• _Aufgaben_:
a: Welche Verhaltensweisen des Schuldners schildert der Text zum Insolvenzantrag des Finanzamts? Führen Sie alle auf.
b: Setzen Sie den Text zum Insolvenzantrag des Finanzamts im Anschluss an seinen letzten Satz fort.

• _Textauszug_:
##########

• Ich habe einen Insolvenzschuldner, welche sich aus verschiedenen Gründen weigert, seine Steuervoranmeldungen auf elektronischen Weg einzureichen. Dadurch kommt es bei der Finanzverwaltung seit Jahren regelmäßig zu Schätzungen, welche der Schuldner zwar als rechtswidrig bezeichnet, gegen welche er aber auch nicht vorgeht. Nunmehr hat das Finanzamt einen Insolvenzantrag gestellt. Der Schuldner hat wohl weitere Gläubiger, benennt mir diese aber nicht. Für die Frage des Insolvenzgrunds kommt es daher darauf an, ob die Forderungen des Finanzamtes in den Status der Zahlungsunfähigkeit einzustellen sind. Bestrittene Forderungen sind, wenn es darauf ankommt, wohl auf ihre Berechtigung zu prüfen. Aber sind Schätzungen des Finanzamtes, auch wenn diese eventuell nicht den Gegebenheiten entsprechen, nicht ohnehin als berechtigt anzusehen.

    "Für das Universum ist die Menschheit nur ein durchlaufender Posten."

##########

• _Angezeigte Daten_:

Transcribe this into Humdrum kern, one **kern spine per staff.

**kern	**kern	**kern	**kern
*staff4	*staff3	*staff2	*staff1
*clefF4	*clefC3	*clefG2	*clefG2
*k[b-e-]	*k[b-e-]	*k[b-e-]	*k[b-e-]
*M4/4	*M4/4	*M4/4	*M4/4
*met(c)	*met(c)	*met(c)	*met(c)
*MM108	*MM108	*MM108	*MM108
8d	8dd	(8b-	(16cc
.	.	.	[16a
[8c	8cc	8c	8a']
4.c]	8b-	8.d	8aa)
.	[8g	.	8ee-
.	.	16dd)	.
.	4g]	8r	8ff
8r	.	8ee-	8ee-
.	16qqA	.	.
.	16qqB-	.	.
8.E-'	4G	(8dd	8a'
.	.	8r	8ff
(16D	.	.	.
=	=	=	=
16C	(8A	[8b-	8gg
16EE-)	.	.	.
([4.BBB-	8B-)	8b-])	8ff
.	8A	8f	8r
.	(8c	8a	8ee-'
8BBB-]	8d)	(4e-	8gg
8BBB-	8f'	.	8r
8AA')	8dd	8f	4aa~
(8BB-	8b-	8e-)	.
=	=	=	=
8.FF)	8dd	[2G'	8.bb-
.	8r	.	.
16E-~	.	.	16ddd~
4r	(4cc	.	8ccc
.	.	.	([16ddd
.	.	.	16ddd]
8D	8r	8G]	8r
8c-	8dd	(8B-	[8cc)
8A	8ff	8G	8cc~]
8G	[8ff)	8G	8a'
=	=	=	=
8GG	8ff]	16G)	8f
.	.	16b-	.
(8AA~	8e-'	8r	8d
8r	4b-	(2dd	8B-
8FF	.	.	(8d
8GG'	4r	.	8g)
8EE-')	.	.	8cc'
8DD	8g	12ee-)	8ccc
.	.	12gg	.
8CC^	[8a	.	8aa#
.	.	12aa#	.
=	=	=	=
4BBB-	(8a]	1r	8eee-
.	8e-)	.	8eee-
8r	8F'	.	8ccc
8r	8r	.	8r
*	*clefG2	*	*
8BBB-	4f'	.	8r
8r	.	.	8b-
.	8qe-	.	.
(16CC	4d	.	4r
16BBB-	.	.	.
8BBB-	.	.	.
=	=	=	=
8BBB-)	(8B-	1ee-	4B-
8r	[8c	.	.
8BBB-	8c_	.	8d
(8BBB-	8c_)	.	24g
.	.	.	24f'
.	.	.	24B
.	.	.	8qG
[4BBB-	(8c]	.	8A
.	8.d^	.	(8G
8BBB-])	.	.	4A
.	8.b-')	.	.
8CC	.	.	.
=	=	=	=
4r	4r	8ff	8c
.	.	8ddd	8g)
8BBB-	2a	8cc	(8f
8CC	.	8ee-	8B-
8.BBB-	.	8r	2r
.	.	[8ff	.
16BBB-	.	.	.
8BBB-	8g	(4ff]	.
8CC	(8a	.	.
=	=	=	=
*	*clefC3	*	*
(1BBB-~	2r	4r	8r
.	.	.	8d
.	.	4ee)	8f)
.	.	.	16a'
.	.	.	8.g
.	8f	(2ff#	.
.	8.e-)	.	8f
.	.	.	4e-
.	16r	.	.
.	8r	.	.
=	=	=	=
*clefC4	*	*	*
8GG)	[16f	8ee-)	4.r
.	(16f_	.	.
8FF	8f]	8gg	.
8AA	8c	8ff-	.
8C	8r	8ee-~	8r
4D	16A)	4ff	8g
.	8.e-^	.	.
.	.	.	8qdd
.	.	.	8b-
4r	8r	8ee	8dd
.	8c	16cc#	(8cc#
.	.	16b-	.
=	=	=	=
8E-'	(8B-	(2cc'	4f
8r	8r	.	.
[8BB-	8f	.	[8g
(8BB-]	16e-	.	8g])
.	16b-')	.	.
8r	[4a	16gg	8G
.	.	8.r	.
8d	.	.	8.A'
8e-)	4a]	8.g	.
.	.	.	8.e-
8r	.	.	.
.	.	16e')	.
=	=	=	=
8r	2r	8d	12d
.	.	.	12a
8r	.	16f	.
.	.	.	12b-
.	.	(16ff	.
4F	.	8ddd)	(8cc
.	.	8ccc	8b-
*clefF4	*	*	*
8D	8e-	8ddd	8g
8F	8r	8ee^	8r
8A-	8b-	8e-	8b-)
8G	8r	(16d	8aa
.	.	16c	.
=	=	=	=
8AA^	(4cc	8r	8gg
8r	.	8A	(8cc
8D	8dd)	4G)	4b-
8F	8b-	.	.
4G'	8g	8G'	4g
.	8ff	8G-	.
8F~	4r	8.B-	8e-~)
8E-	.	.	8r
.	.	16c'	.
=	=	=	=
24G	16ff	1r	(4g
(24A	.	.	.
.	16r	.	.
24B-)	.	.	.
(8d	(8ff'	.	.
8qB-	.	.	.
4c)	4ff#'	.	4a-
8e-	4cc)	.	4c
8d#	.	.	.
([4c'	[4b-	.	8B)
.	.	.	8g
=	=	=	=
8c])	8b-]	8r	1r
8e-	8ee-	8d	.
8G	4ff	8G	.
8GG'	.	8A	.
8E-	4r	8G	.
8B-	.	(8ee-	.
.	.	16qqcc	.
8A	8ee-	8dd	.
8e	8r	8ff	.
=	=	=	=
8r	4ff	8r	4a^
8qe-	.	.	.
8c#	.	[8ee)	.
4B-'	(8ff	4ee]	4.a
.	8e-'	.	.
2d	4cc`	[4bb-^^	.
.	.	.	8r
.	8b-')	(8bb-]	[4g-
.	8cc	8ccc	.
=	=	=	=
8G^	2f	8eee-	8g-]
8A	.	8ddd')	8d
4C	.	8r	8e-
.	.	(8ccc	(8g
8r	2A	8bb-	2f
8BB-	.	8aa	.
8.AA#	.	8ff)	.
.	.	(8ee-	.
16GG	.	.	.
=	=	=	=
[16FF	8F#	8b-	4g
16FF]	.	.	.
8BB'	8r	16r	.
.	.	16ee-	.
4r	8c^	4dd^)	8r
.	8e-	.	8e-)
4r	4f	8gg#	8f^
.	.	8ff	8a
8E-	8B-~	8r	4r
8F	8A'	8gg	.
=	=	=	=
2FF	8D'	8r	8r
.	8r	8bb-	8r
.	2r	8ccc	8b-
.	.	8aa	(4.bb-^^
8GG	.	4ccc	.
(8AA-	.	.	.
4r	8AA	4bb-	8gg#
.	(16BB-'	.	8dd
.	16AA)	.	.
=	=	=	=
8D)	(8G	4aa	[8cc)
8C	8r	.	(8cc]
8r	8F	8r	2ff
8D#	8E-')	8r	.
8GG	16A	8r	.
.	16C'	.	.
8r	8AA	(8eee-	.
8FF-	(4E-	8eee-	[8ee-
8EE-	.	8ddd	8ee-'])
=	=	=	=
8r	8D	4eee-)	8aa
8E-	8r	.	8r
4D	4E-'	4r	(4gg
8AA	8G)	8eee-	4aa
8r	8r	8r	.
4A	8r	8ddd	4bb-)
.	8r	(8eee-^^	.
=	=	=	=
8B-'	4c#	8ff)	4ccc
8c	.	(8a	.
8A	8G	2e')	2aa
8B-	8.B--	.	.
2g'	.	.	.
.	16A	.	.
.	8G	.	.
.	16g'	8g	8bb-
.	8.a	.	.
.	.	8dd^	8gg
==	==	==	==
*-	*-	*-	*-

##########

• _Antworten der Reihe nach_:
a:
- Er weigert sich, seine Steuervoranmeldungen auf elektronischem Weg einzureichen.
- Er bezeichnet die Schätzungen der Finanzverwaltung als rechtswidrig.
- Er geht gegen diese Schätzungen nicht vor.
- Er benennt seine weiteren Gläubiger nicht.

b:
  • Das Problem dürfte bei der Frage der Glaubhaftmachung der Forderung des antragstellenden Gläubigers i.S.d. § 14 InsO liegen. Vielleicht hilft Dir da AG Hamburg (Beschl. v. 19.07.2007 - 67a IN 244/06, ZInsO 2007, 950) weiter!? Oder Uhlenbruck (InsO, 10. Augl. 2010, § 14 Rn. 76 und 143). Auch sehr instruktiv zum Thema: Dr. Reiner Fu, "Rechtsschutz gegen Insolvenzanträge des Finanzamtes", in: DStR 2010, 1411ff.

    Es wäre dumm zu versuchen, an Gesetzen des Lebens zu drehn. (Peter Cornelius in: Segel im Wind)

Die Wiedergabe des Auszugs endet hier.